My good friend Caesar Ahmed offered to come with me Sunday to my old neighborhood. The drive there was uneventful. There was no excitement on my part. It was as if the last 19 months and the ordeal of losing a house, first to gunmen and then to squatters, had never happened.
The neighborhood hadn't changed much, with the exception of Iraqi soldiers and their armored vehicles manning every corner in place of the Sunni fighters and other gunmen who once controlled the area.
We reached the gate of the stucco duplex just before 11 a.m.
"It looks fine, huh?" Caesar said as we stood there.
"Looks fine from the outside. God knows how it looks from within," I answered.
A small man in his late 20s or early 30s approached from the other side of the gate. We cordially greeted each other.
Luay Mahmoud, who had lived there about a year, was soft-spoken and seemed decent. I had feared I would lose my temper when meeting him, but it was as if my emotions were depleted. I didn't feel anything. I wondered whether Mahmoud and his family weren't victims, just like me and my family.
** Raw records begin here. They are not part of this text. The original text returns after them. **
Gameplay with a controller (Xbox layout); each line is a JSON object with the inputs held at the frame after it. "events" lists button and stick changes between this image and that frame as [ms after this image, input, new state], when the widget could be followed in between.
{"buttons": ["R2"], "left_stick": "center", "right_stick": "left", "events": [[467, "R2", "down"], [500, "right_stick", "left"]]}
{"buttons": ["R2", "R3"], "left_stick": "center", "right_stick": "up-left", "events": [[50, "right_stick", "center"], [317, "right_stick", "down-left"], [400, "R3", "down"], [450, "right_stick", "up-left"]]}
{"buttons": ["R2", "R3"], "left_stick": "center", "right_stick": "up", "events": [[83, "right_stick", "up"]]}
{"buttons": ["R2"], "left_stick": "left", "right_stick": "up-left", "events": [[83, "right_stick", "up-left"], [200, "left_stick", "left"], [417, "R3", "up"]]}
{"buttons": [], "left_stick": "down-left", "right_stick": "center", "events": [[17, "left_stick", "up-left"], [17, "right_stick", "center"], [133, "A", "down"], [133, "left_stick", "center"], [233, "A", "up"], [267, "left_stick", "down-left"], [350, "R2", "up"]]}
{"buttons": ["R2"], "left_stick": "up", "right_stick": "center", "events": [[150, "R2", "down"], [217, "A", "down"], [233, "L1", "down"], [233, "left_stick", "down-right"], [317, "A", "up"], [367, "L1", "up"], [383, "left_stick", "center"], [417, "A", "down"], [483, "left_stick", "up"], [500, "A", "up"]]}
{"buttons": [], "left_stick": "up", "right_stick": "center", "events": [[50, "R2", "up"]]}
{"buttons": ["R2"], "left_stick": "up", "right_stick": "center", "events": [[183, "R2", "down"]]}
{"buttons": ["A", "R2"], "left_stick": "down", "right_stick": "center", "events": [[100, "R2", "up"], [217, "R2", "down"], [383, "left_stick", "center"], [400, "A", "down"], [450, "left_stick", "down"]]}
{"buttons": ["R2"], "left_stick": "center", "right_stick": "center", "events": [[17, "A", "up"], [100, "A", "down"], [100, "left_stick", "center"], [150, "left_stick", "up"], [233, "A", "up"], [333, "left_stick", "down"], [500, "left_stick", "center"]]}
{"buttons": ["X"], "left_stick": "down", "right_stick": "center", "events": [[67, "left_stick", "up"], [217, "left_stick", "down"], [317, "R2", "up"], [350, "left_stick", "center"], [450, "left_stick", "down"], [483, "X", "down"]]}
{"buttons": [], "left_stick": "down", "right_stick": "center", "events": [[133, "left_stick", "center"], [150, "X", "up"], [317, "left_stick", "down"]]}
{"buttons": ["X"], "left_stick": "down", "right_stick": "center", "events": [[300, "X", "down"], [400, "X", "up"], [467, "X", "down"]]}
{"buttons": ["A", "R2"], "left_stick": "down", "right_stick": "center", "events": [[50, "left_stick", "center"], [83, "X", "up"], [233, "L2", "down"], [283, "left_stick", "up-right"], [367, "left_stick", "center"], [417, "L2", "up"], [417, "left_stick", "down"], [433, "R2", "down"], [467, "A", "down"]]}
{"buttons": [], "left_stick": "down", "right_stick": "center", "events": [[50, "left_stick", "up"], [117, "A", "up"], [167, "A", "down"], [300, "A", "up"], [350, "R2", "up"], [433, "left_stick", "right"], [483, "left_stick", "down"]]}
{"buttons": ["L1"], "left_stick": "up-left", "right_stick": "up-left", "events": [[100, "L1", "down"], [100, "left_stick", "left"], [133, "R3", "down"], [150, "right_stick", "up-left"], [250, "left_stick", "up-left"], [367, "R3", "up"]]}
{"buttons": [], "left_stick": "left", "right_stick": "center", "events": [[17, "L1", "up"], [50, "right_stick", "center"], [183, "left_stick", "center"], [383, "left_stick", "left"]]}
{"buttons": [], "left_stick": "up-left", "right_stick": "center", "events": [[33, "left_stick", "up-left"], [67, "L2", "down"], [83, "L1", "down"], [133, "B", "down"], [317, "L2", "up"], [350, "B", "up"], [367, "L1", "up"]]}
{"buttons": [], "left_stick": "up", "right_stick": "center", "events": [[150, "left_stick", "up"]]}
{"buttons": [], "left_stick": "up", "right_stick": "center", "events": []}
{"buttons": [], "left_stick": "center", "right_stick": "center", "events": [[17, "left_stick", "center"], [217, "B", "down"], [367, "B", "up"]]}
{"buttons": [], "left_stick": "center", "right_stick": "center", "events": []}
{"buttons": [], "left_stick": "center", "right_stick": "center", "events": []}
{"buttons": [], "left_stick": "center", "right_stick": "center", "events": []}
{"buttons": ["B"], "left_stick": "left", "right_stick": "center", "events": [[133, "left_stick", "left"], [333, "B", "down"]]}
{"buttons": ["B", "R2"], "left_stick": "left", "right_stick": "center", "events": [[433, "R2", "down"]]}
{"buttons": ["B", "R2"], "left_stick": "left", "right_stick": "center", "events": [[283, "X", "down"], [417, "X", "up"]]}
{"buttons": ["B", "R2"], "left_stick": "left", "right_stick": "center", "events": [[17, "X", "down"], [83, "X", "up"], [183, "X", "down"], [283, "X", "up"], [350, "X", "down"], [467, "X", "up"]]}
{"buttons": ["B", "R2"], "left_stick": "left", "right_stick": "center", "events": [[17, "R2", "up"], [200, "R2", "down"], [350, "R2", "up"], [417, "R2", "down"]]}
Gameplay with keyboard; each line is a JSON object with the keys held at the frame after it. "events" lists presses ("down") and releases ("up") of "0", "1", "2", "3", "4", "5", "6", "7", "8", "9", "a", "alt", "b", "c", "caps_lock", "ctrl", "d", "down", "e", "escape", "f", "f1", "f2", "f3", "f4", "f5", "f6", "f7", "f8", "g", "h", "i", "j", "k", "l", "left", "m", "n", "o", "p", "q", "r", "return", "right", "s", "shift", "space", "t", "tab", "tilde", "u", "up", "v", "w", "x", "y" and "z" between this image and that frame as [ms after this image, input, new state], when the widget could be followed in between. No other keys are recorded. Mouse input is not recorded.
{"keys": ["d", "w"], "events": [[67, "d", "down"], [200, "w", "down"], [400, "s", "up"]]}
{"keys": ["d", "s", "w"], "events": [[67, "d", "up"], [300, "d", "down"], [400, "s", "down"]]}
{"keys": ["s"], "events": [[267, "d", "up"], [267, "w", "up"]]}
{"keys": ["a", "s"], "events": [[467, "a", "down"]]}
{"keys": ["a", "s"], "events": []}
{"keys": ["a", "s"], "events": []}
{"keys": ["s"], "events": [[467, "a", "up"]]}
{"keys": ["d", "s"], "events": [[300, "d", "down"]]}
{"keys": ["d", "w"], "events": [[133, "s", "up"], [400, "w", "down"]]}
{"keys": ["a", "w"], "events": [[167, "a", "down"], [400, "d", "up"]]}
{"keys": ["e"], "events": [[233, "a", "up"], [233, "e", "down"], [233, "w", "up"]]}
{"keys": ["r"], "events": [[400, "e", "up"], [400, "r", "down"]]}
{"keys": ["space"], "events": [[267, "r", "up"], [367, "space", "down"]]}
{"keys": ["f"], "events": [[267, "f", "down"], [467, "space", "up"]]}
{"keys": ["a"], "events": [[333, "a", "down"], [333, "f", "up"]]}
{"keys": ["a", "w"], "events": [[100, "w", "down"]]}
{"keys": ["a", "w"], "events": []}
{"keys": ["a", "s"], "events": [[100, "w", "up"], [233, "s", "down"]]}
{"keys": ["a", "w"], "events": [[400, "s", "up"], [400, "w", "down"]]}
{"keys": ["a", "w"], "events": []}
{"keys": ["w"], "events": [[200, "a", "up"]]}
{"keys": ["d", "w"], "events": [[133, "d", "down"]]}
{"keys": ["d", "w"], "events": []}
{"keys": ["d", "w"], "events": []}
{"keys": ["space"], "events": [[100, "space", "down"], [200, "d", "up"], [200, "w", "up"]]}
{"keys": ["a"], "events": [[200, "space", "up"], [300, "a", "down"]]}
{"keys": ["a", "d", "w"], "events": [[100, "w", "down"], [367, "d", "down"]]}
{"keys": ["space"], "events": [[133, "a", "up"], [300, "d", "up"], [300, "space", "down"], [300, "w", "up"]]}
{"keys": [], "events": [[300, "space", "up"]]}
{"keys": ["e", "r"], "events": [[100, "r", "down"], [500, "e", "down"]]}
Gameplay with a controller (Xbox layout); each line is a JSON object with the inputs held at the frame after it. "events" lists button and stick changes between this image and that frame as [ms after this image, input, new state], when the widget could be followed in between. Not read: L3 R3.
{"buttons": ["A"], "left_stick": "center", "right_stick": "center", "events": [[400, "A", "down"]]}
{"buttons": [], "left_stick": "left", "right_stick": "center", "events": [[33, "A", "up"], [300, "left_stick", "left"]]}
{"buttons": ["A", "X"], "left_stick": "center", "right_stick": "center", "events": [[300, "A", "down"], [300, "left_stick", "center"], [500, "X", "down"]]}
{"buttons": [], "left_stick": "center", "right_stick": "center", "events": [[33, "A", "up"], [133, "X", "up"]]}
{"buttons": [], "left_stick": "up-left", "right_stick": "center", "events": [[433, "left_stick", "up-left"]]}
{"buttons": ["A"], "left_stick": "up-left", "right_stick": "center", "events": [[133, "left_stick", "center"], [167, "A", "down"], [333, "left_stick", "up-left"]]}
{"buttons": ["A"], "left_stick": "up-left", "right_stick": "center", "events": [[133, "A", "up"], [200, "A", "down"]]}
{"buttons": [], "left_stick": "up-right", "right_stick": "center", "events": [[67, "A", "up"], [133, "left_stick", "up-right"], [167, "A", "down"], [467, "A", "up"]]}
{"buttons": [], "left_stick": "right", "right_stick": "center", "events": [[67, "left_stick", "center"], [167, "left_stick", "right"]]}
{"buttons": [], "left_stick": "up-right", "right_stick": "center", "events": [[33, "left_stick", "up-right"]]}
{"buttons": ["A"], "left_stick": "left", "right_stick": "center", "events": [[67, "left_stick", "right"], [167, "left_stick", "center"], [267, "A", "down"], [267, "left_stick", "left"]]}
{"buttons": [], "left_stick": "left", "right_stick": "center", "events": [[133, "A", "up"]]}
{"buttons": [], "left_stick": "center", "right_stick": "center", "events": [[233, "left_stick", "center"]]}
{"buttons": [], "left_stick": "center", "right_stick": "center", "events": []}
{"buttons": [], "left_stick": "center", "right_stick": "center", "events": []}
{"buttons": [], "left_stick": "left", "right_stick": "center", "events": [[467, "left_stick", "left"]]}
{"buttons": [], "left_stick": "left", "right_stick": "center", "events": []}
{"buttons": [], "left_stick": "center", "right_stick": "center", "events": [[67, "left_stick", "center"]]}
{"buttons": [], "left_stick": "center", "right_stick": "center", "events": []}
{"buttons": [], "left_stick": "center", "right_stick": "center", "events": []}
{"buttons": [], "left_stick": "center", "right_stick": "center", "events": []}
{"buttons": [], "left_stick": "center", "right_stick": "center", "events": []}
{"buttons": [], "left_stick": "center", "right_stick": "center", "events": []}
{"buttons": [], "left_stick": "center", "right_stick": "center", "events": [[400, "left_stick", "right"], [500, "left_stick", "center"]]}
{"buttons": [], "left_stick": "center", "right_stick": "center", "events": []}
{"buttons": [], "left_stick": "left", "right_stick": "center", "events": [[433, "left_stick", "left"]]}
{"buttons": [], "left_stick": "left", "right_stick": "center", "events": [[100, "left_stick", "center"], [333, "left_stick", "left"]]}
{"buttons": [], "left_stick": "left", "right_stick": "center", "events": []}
Most of my mixed Sunni-Shiite family had left Iraq in the fall of 2006 because of the violence. I'd stayed behind and kept watch on the house until January 2007, when Sunni insurgents took over the neighborhood and its homes. Over time, the insurgents had been driven out, and squatters had moved in.
Inside, the heavy furniture was still there, but everything else was gone: the chinaware, crystal, silver, family pictures, Persian rugs and God knows what else.
Mahmoud insisted that this was how it was when he got here. We found some of the doors upstairs broken down and pocked with bullet holes.